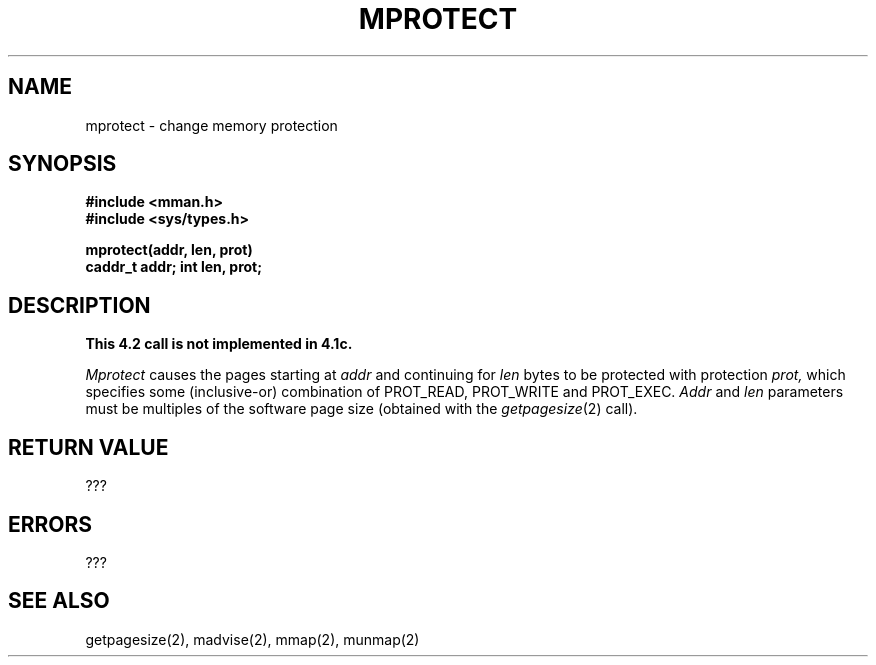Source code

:.TH MPROTECT 2 2/12/83
.SH NAME
mprotect \- change memory protection
.SH SYNOPSIS
.nf
.ft B
#include <mman.h>
#include <sys/types.h>
.PP
.ft B
mprotect(addr, len, prot)
caddr_t addr; int len, prot;
.fi
.SH DESCRIPTION
\fBThis 4.2 call is not implemented in 4.1c.\fP
.PP
.I Mprotect
causes the pages starting at
.I addr
and continuing for 
.I len
bytes to be protected with protection
.I prot,
which specifies some (inclusive-or) combination of
PROT_READ,
PROT_WRITE
and
PROT_EXEC.
.I Addr
and
.I len
parameters must be multiples of the software page size
(obtained with the 
.IR getpagesize (2)
call).
.SH "RETURN VALUE
???
.SH ERRORS
???
.SH "SEE ALSO"
getpagesize(2), madvise(2), mmap(2), munmap(2)
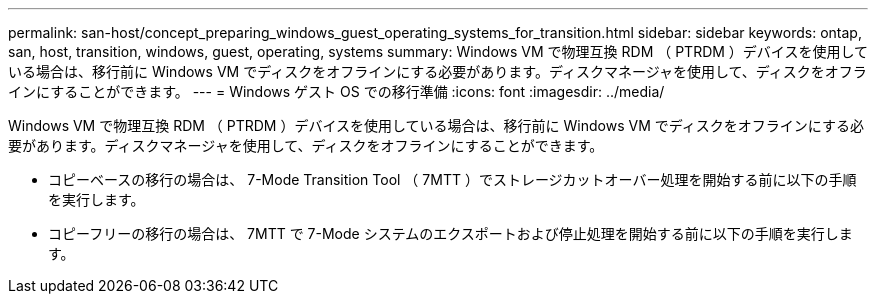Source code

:---
permalink: san-host/concept_preparing_windows_guest_operating_systems_for_transition.html 
sidebar: sidebar 
keywords: ontap, san, host, transition, windows, guest, operating, systems 
summary: Windows VM で物理互換 RDM （ PTRDM ）デバイスを使用している場合は、移行前に Windows VM でディスクをオフラインにする必要があります。ディスクマネージャを使用して、ディスクをオフラインにすることができます。 
---
= Windows ゲスト OS での移行準備
:icons: font
:imagesdir: ../media/


[role="lead"]
Windows VM で物理互換 RDM （ PTRDM ）デバイスを使用している場合は、移行前に Windows VM でディスクをオフラインにする必要があります。ディスクマネージャを使用して、ディスクをオフラインにすることができます。

* コピーベースの移行の場合は、 7-Mode Transition Tool （ 7MTT ）でストレージカットオーバー処理を開始する前に以下の手順を実行します。
* コピーフリーの移行の場合は、 7MTT で 7-Mode システムのエクスポートおよび停止処理を開始する前に以下の手順を実行します。

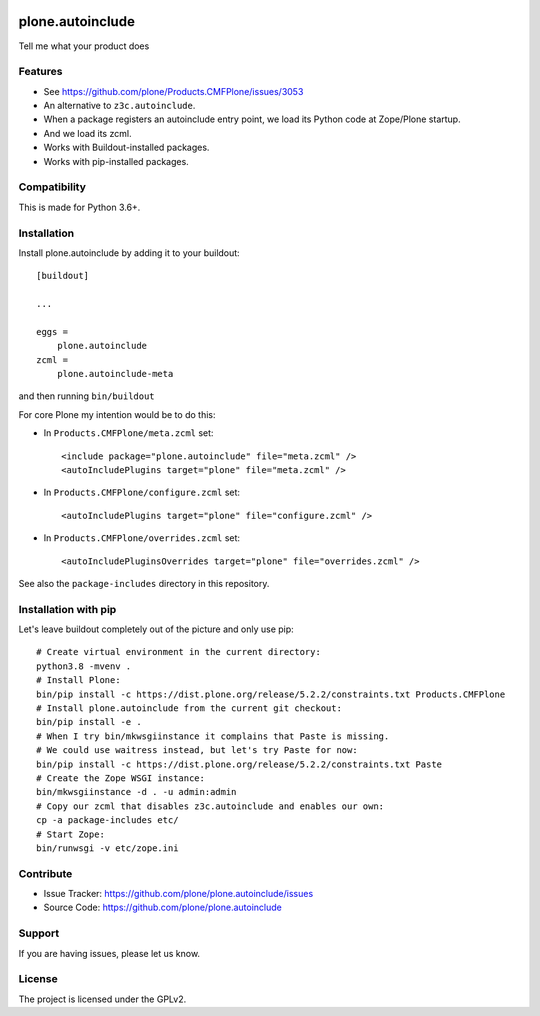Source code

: .. This README is meant for consumption by humans and pypi. Pypi can render rst files so please do not use Sphinx features.
   If you want to learn more about writing documentation, please check out: http://docs.plone.org/about/documentation_styleguide.html
   This text does not appear on pypi or github. It is a comment.

.. image:: https://travis-ci.org/plone/plone.autoinclude.svg?branch=master
    :target: https://travis-ci.org/plone/plone.autoinclude

.. image:: https://coveralls.io/repos/github/plone/plone.autoinclude/badge.svg?branch=master
    :target: https://coveralls.io/github/plone/plone.autoinclude?branch=master
    :alt: Coveralls

.. image:: https://img.shields.io/pypi/v/plone.autoinclude.svg
    :target: https://pypi.python.org/pypi/plone.autoinclude/
    :alt: Latest Version

.. image:: https://img.shields.io/pypi/status/plone.autoinclude.svg
    :target: https://pypi.python.org/pypi/plone.autoinclude
    :alt: Egg Status

.. image:: https://img.shields.io/pypi/pyversions/plone.autoinclude.svg?style=plastic   :alt: Supported - Python Versions

.. image:: https://img.shields.io/pypi/l/plone.autoinclude.svg
    :target: https://pypi.python.org/pypi/plone.autoinclude/
    :alt: License


=================
plone.autoinclude
=================

Tell me what your product does

Features
--------

- See https://github.com/plone/Products.CMFPlone/issues/3053
- An alternative to ``z3c.autoinclude``.
- When a package registers an autoinclude entry point, we load its Python code at Zope/Plone startup.
- And we load its zcml.
- Works with Buildout-installed packages.
- Works with pip-installed packages.


Compatibility
-------------

This is made for Python 3.6+.


Installation
------------

Install plone.autoinclude by adding it to your buildout::

    [buildout]

    ...

    eggs =
        plone.autoinclude
    zcml =
        plone.autoinclude-meta


and then running ``bin/buildout``

For core Plone my intention would be to do this:

- In ``Products.CMFPlone/meta.zcml`` set::

    <include package="plone.autoinclude" file="meta.zcml" />
    <autoIncludePlugins target="plone" file="meta.zcml" />

- In ``Products.CMFPlone/configure.zcml`` set::

    <autoIncludePlugins target="plone" file="configure.zcml" />

- In ``Products.CMFPlone/overrides.zcml`` set::

    <autoIncludePluginsOverrides target="plone" file="overrides.zcml" />

See also the ``package-includes`` directory in this repository.


Installation with pip
---------------------

Let's leave buildout completely out of the picture and only use pip::

    # Create virtual environment in the current directory:
    python3.8 -mvenv .
    # Install Plone:
    bin/pip install -c https://dist.plone.org/release/5.2.2/constraints.txt Products.CMFPlone
    # Install plone.autoinclude from the current git checkout:
    bin/pip install -e .
    # When I try bin/mkwsgiinstance it complains that Paste is missing.
    # We could use waitress instead, but let's try Paste for now:
    bin/pip install -c https://dist.plone.org/release/5.2.2/constraints.txt Paste
    # Create the Zope WSGI instance:
    bin/mkwsgiinstance -d . -u admin:admin
    # Copy our zcml that disables z3c.autoinclude and enables our own:
    cp -a package-includes etc/
    # Start Zope:
    bin/runwsgi -v etc/zope.ini


Contribute
----------

- Issue Tracker: https://github.com/plone/plone.autoinclude/issues
- Source Code: https://github.com/plone/plone.autoinclude


Support
-------

If you are having issues, please let us know.


License
-------

The project is licensed under the GPLv2.
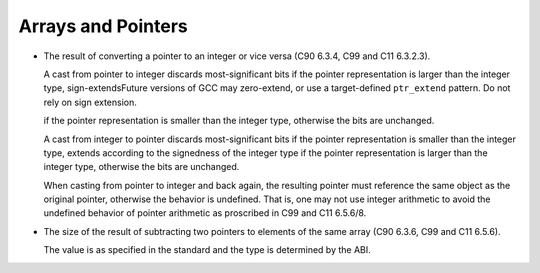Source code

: ..
  Copyright 1988-2021 Free Software Foundation, Inc.
  This is part of the GCC manual.
  For copying conditions, see the GPL license file

.. _arrays-and-pointers-implementation:

Arrays and Pointers
*******************

* The result of converting a pointer to an integer or
  vice versa (C90 6.3.4, C99 and C11 6.3.2.3).

  A cast from pointer to integer discards most-significant bits if the
  pointer representation is larger than the integer type,
  sign-extendsFuture versions of GCC may zero-extend, or use
  a target-defined ``ptr_extend`` pattern.  Do not rely on sign extension.

  if the pointer representation is smaller than the integer type, otherwise
  the bits are unchanged.

  .. ??? We've always claimed that pointers were unsigned entities.

  .. Shouldn't we therefore be doing zero-extension?  If so, the bug

  .. is in convert_to_integer, where we call type_for_size and request

  .. a signed integral type.  On the other hand, it might be most useful

  .. for the target if we extend according to POINTERS_EXTEND_UNSIGNED.

  A cast from integer to pointer discards most-significant bits if the
  pointer representation is smaller than the integer type, extends according
  to the signedness of the integer type if the pointer representation
  is larger than the integer type, otherwise the bits are unchanged.

  When casting from pointer to integer and back again, the resulting
  pointer must reference the same object as the original pointer, otherwise
  the behavior is undefined.  That is, one may not use integer arithmetic to
  avoid the undefined behavior of pointer arithmetic as proscribed in
  C99 and C11 6.5.6/8.

* The size of the result of subtracting two pointers to elements
  of the same array (C90 6.3.6, C99 and C11 6.5.6).

  The value is as specified in the standard and the type is determined
  by the ABI.

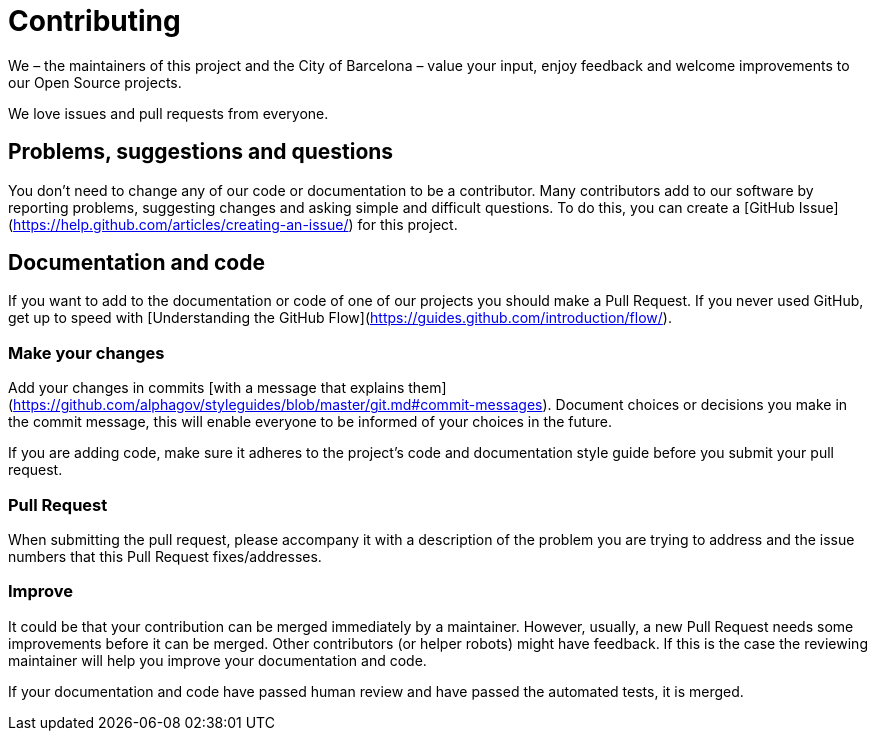 # Contributing

We – the maintainers of this project and the City of Barcelona – value your input, enjoy feedback and welcome improvements to our Open Source projects.

We love issues and pull requests from everyone.

## Problems, suggestions and questions

You don't need to change any of our code or documentation to be a contributor.
Many contributors add to our software by reporting problems, suggesting changes and asking simple and difficult questions.
To do this, you can create a [GitHub Issue](https://help.github.com/articles/creating-an-issue/) for this project.

## Documentation and code

If you want to add to the documentation or code of one of our projects you should make a Pull Request.
If you never used GitHub, get up to speed with [Understanding the GitHub Flow](https://guides.github.com/introduction/flow/).

### Make your changes

Add your changes in commits [with a message that explains them](https://github.com/alphagov/styleguides/blob/master/git.md#commit-messages).
Document choices or decisions you make in the commit message, this will enable everyone to be informed of your choices in the future.

If you are adding code, make sure it adheres to the project's code and documentation style guide before you submit your pull request.

### Pull Request

When submitting the pull request, please accompany it with a description of the problem you are trying to address and the issue numbers that this Pull Request fixes/addresses.

### Improve

It could be that your contribution can be merged immediately by a maintainer.
However, usually, a new Pull Request needs some improvements before it can be merged.
Other contributors (or helper robots) might have feedback.
If this is the case the reviewing maintainer will help you improve your documentation and code.

If your documentation and code have passed human review and have passed the automated tests, it is merged.
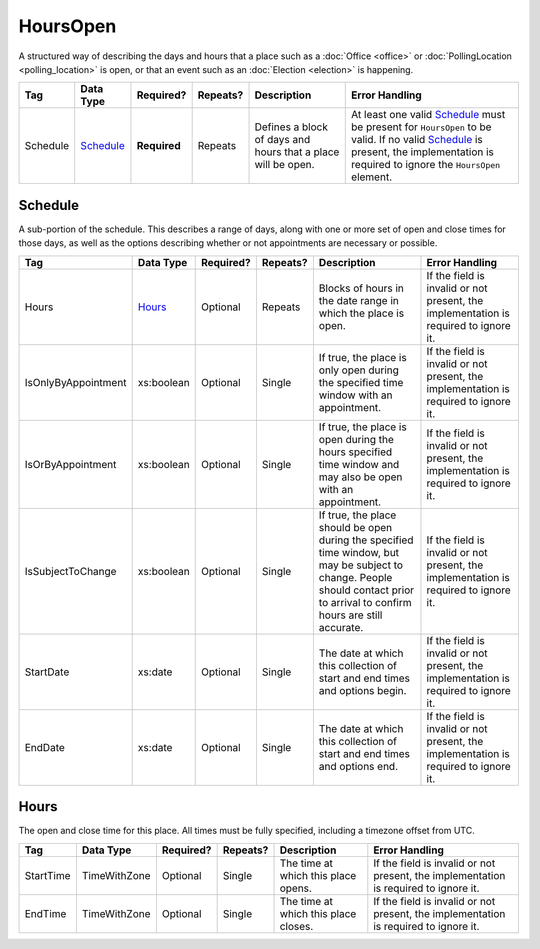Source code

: HoursOpen
=========

A structured way of describing the days and hours that a place such as a
:doc:`Office <office>` or :doc:`PollingLocation <polling_location>` is open, or
that an event such as an :doc:`Election <election>` is happening.

+----------+--------------------+------------+----------+-----------------------+----------------------------------+
| Tag      | Data Type          | Required?  | Repeats? |Description            |Error Handling                    |
|          |                    |            |          |                       |                                  |
+==========+====================+============+==========+=======================+==================================+
| Schedule | `Schedule`_        |**Required**| Repeats  |Defines a block of days|At least one valid `Schedule`_    |
|          |                    |            |          |and hours that a place |must be present for ``HoursOpen`` |
|          |                    |            |          |will be open.          |to be valid. If no valid          |
|          |                    |            |          |                       |`Schedule`_ is present, the       |
|          |                    |            |          |                       |implementation is required to     |
|          |                    |            |          |                       |ignore the ``HoursOpen`` element. |
+----------+--------------------+------------+----------+-----------------------+----------------------------------+

Schedule
--------

A sub-portion of the schedule. This describes a range of days, along with one or
more set of open and close times for those days, as well as the options
describing whether or not appointments are necessary or possible.

+---------------------+------------------+-----------+----------+----------------------+----------------------------+
| Tag                 | Data Type        | Required? | Repeats? |Description           |Error Handling              |
|                     |                  |           |          |                      |                            |
+=====================+==================+===========+==========+======================+============================+
| Hours               | `Hours`_         | Optional  | Repeats  |Blocks of hours in the|If the field is invalid or  |
|                     |                  |           |          |date range in which   |not present, the            |
|                     |                  |           |          |the place is open.    |implementation is required  |
|                     |                  |           |          |                      |to ignore it.               |
+---------------------+------------------+-----------+----------+----------------------+----------------------------+
| IsOnlyByAppointment | xs:boolean       | Optional  | Single   |If true, the place is |If the field is invalid or  |
|                     |                  |           |          |only open during the  |not present, the            |
|                     |                  |           |          |specified time window |implementation is required  |
|                     |                  |           |          |with an appointment.  |to ignore it.               |
+---------------------+------------------+-----------+----------+----------------------+----------------------------+
| IsOrByAppointment   | xs:boolean       | Optional  | Single   |If true, the place is |If the field is invalid or  |
|                     |                  |           |          |open during the hours |not present, the            |
|                     |                  |           |          |specified time window |implementation is required  |
|                     |                  |           |          |and may also be open  |to ignore it.               |
|                     |                  |           |          |with an appointment.  |                            |
+---------------------+------------------+-----------+----------+----------------------+----------------------------+
| IsSubjectToChange   | xs:boolean       | Optional  | Single   |If true, the place    |If the field is invalid or  |
|                     |                  |           |          |should be open during |not present, the            |
|                     |                  |           |          |the specified time    |implementation is required  |
|                     |                  |           |          |window, but may be    |to ignore it.               |
|                     |                  |           |          |subject to change.    |                            |
|                     |                  |           |          |People should contact |                            |
|                     |                  |           |          |prior to arrival to   |                            |
|                     |                  |           |          |confirm hours are     |                            |
|                     |                  |           |          |still accurate.       |                            |
+---------------------+------------------+-----------+----------+----------------------+----------------------------+
| StartDate           | xs:date          | Optional  | Single   |The date at which this|If the field is invalid or  |
|                     |                  |           |          |collection of start   |not present, the            |
|                     |                  |           |          |and end times and     |implementation is required  |
|                     |                  |           |          |options begin.        |to ignore it.               |
+---------------------+------------------+-----------+----------+----------------------+----------------------------+
| EndDate             | xs:date          | Optional  | Single   |The date at which this|If the field is invalid or  |
|                     |                  |           |          |collection of start   |not present, the            |
|                     |                  |           |          |and end times and     |implementation is required  |
|                     |                  |           |          |options end.          |to ignore it.               |
+---------------------+------------------+-----------+----------+----------------------+----------------------------+

Hours
-----

The open and close time for this place. All times must be fully specified,
including a timezone offset from UTC.

+-----------+---------------+-----------+----------+----------------------+--------------------------------+
| Tag       | Data Type     | Required? | Repeats? |Description           |Error Handling                  |
|           |               |           |          |                      |                                |
+===========+===============+===========+==========+======================+================================+
| StartTime | TimeWithZone  | Optional  | Single   |The time at which this|If the field is invalid or      |
|           |               |           |          |place opens.          |not present, the implementation |
|           |               |           |          |                      |is required to ignore it.       |
+-----------+---------------+-----------+----------+----------------------+--------------------------------+
| EndTime   | TimeWithZone  | Optional  | Single   |The time at which this|If the field is invalid or not  |
|           |               |           |          |place closes.         |present, the implementation is  |
|           |               |           |          |                      |required to ignore it.          |
+-----------+---------------+-----------+----------+----------------------+--------------------------------+

.. code-block:: xml
   :linenos:

   <HoursOpen id="hours0001">
     <Schedule>
       <Hours>
         <StartTime>06:00:00-05:00</StartTime>
         <EndTime>12:00:00-05:00</EndTime>
       </Hours>
       <Hours>
         <StartTime>13:00:00-05:00</StartTime>
         <EndTime>19:00:00-05:00</EndTime>
       </Hours>
       <StartDate>2013-11-05</StartDate>
       <EndDate>2013-11-05</EndDate>
     </Schedule>
   </HoursOpen>
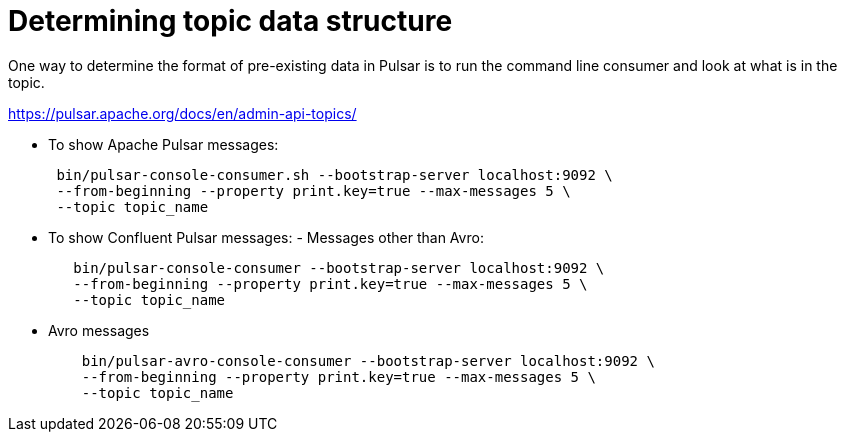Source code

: = Determining topic data structure

One way to determine the format of pre-existing data in Pulsar is to run the command line consumer and look at what is in the topic.

link:https://pulsar.apache.org/docs/en/admin-api-topics/[]

* To show Apache Pulsar messages:
+
[source,language-bash]
----
 bin/pulsar-console-consumer.sh --bootstrap-server localhost:9092 \
 --from-beginning --property print.key=true --max-messages 5 \
 --topic topic_name
----

* To show Confluent Pulsar messages:      -   Messages other than Avro:
+
[source,language-bash]
----
   bin/pulsar-console-consumer --bootstrap-server localhost:9092 \
   --from-beginning --property print.key=true --max-messages 5 \
   --topic topic_name
----

* Avro messages
+
[source,language-bash]
----
    bin/pulsar-avro-console-consumer --bootstrap-server localhost:9092 \
    --from-beginning --property print.key=true --max-messages 5 \
    --topic topic_name
----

• • • • • • •

Each line in the data that holds the string "arithmetic" should be found and copied.

  the behavior is undefined.  That is, one may not use integer arithmetic to
  avoid the undefined behavior of pointer arithmetic as proscribed in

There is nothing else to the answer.